Refugee Health YYC is trying to help the Yazidi refugees who recently arrived in Calgary. These refugees, who were forced to leave their home country of Iraq to escape the genocide of their people, are now facing debilitating mental and physical struggles as they try to adjust to life in Canada.
The Yazidi are an ethno-religious minority from Northern Iraq and Syria that primarily speak Kurmanji. Refugees that made it to Canada are survivors of Daesh, which is the Arabic acronym for ISIS. Daesh have been persecuting the Yazidis for decades now, killing and kidnapping thousands of people.
In 2016, thousands of Yazidis were freed or fled captivity. Over the next two years, Canada resettled around 1,400 refugees, including in Calgary.
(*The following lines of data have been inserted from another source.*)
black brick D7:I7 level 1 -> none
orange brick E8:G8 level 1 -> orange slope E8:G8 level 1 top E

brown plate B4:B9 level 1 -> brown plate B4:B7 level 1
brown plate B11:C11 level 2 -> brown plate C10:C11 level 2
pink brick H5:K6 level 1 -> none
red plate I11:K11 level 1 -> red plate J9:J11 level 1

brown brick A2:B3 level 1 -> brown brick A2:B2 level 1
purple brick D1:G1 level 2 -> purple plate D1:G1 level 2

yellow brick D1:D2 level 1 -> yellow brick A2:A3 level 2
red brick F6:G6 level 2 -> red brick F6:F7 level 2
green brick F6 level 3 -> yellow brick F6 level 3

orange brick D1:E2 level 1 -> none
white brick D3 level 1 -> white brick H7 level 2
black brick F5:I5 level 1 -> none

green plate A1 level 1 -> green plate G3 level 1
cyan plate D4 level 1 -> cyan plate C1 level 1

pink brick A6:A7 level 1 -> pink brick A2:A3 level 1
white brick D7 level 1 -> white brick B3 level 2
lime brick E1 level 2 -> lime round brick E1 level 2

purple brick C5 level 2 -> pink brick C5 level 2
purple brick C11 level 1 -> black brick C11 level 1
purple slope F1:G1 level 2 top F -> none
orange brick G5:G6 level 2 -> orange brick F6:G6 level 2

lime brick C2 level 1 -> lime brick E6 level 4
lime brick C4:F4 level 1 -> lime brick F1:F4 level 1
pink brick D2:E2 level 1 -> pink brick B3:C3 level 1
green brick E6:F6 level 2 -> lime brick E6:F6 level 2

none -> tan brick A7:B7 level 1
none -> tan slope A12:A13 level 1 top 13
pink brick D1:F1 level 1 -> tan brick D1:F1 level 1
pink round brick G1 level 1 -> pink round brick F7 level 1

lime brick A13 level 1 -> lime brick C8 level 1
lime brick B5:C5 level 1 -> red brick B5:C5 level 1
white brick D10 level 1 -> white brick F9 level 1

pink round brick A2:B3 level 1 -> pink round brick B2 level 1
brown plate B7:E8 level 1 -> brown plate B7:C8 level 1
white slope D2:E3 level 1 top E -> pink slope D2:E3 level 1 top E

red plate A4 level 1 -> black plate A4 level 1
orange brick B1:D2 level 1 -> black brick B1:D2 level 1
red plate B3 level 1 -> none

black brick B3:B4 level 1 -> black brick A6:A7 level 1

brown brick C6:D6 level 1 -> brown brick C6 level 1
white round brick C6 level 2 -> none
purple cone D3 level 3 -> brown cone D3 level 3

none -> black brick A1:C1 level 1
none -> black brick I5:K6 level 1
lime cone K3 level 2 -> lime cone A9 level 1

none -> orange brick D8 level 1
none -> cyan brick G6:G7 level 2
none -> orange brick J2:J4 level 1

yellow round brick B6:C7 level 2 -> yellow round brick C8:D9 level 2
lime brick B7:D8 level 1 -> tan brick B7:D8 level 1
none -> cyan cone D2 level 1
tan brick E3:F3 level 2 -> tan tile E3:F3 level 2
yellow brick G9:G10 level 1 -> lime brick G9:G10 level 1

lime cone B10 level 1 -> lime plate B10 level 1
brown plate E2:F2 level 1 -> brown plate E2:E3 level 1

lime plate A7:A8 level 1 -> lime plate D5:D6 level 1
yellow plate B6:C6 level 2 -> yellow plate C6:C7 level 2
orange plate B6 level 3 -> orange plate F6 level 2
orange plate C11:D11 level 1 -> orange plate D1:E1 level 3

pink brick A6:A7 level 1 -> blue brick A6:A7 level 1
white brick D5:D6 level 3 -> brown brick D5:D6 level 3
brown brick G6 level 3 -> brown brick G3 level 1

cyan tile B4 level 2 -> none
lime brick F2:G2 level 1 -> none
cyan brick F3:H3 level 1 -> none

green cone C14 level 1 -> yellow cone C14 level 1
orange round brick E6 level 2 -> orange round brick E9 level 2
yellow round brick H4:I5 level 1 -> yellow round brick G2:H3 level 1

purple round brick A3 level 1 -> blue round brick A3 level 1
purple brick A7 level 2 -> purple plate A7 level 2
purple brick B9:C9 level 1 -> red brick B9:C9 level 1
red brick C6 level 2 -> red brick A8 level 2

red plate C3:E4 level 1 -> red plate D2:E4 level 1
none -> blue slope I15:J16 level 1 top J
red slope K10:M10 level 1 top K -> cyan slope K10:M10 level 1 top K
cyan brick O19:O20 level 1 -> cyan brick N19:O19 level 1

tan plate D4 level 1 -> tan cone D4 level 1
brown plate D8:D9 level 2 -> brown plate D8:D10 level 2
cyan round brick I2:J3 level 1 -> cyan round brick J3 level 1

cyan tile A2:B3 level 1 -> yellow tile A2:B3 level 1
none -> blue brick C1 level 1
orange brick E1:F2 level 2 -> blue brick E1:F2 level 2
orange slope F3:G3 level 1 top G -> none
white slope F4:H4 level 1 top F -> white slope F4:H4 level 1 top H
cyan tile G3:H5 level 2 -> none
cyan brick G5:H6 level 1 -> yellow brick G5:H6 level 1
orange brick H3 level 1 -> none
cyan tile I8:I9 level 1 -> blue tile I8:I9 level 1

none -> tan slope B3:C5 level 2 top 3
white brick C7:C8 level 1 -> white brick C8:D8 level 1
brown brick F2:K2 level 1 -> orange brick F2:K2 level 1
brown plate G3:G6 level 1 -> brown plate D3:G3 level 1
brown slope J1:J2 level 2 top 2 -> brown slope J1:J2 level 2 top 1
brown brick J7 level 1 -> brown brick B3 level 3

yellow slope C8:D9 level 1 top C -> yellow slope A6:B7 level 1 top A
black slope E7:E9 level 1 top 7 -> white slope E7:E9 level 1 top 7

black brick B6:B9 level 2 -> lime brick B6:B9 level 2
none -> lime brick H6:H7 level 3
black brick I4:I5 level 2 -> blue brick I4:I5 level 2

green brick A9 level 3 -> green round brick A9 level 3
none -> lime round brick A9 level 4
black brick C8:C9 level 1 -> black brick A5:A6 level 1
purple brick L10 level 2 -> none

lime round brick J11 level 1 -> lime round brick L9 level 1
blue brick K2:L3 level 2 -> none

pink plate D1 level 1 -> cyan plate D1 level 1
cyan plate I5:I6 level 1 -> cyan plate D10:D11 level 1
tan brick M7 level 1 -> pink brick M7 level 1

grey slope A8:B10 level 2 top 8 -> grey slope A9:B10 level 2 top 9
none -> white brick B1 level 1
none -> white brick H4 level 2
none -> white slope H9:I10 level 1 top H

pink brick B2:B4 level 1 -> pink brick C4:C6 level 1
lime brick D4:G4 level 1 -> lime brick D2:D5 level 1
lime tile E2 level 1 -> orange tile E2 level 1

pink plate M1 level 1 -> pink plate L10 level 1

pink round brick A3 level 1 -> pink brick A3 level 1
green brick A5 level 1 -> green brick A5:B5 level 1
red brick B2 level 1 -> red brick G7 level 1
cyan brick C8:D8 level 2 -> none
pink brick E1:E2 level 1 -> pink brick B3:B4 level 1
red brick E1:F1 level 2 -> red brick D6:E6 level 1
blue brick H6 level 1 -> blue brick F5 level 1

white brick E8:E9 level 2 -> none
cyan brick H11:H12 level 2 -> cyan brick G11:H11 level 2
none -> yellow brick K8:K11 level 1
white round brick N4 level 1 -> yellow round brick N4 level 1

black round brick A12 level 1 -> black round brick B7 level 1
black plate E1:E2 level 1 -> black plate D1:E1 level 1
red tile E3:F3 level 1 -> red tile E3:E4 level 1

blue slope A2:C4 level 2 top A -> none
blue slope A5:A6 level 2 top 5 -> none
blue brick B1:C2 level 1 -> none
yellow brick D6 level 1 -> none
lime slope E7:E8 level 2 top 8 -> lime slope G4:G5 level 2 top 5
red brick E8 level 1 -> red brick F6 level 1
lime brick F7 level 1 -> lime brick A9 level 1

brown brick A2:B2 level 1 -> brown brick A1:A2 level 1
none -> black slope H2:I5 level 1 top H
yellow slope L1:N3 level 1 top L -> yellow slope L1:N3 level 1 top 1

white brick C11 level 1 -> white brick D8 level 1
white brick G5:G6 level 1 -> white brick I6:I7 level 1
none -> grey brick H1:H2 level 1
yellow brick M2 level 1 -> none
Refugee Health YYC is an organization that researches the mental health impacts on refugee communities, specifically the Yazidi refugees. They take statistics, such as family separation, and see how many refugees have experienced it. They also look at what types of mental health issues the specific issue has caused, use that research to find ways to support and help them overcome the traumas associated.
Nour Hassan, a research assistant with the Refugee Health YYC, presented her research in a webinar series about immigrant and refugee mental health this past November. The webinar series was hosted by the Center for Addiction and Mental Health.
Hassan has been working with the local Yazidi refugee community to help them understand and improve their mental health.
“Daesh killed 5,000 Yazidis. They kidnapped 7,000 and then held [them] captive,” Hassan said. “[They] were subjected to horrible atrocities, including rape, torture and enslavement.”
“They were resettled to Canada very shortly after [their] release from captivity. They experienced trauma and violence,” Hassan said.
“What makes the Yazidi refugees significantly different from previous refugee arrivals to Canada is that the Yazidis are among the most highly traumatized groups,” Hassan explained.
In addition to trying to help their mental health, Hassan has spent time researching some of the leading causes of the trauma amongst the group who resettled in Calgary. She observed 63 families, 60 of them having been separated.
Hassan found being separated from family was one of the primary causes of their poor mental health.
“I think the Government of Canada can greatly improve the mental health of patients by working to help with family reunification, but also ensuring that reunification policies don’t further fragment refugee families,” Hassan said.
In addition, having poor living conditions before fleeing have made the community especially vulnerable to poor mental and physical health.This means they require greater health care support.
Overall, Hassan’s study found that the Yazidi population in Calgary has suffered from a number of mental and physical ailments including PTSD, insomnia, depression, seizures, anxiety, infectious infectious diseases.
Yazidi people currently receive support in finding jobs, housing, and accessing medical care from the government and organizations like Refugee Health YYC.
This has helped them to adjust and settle in various places across Canada, and start the long journey of recovery from their trauma.